Resposta rápida
Não. Segundo o STJ, em entendimento noticiado em informativo, a falta de impugnação de capítulo autônomo ou independente da decisão monocrática, no agravo interno, gera apenas a preclusão da matéria não impugnada, sem atrair a Súmula 182 do STJ. O recurso é conhecido quanto aos capítulos efetivamente atacados.
Recurso parcial e capítulos autônomos
A regra da dialeticidade exige que o recorrente enfrente os fundamentos da decisão recorrida. Mas o CPC permite, como regra, o recurso parcial: a parte pode eleger quais questões jurídicas autônomas e independentes serão objeto da insurgência (art. 1.002 do CPC/2015). Se a decisão monocrática do relator pode ser decomposta em capítulos, nada impede que o agravo interno ataque apenas alguns deles.
Nesses casos, a consequência da não impugnação de um capítulo autônomo é a preclusão daquela matéria, e não a inadmissão integral do recurso por deficiência de fundamentação.

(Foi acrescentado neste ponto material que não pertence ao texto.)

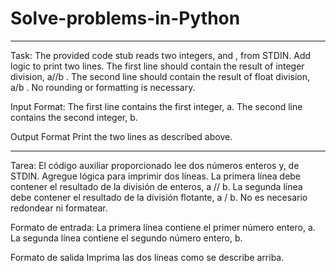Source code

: # Solve-problems-in-Python
***
Task:
  The provided code stub reads two integers,  and , from STDIN.
  Add logic to print two lines. The first line should contain the result of integer division, a//b . The second line should contain the result of float division,  a/b .
  No rounding or formatting is necessary.
  
Input Format:
  The first line contains the first integer, a.
  The second line contains the second integer, b.

Output Format
  Print the two lines as described above.

-------------------------------------------------------------------------------------------------------------------------------------------------------------------------

Tarea:
   El código auxiliar proporcionado lee dos números enteros y, de STDIN.
   Agregue lógica para imprimir dos líneas. La primera línea debe contener el resultado de la división de enteros, a // b. La segunda línea debe contener el resultado de la división flotante, a / b.
   No es necesario redondear ni formatear.
  
Formato de entrada:
   La primera línea contiene el primer número entero, a.
   La segunda línea contiene el segundo número entero, b.

Formato de salida
   Imprima las dos líneas como se describe arriba.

A distinção em relação ao agravo do art. 1.042
O STJ ressalvou que a exigência de impugnação de todos os fundamentos permanece inafastável no agravo contra a decisão que inadmite o recurso especial na origem (art. 1.042 do CPC), pois o juízo negativo de admissibilidade é incindível e o regimento interno impõe o não conhecimento do agravo que não ataque especificamente todos os fundamentos.
Essa orientação mais rígida não alcança o agravo interno no recurso especial nem o agravo interno no agravo em recurso especial, em que a decisão do relator pode conter capítulos independentes.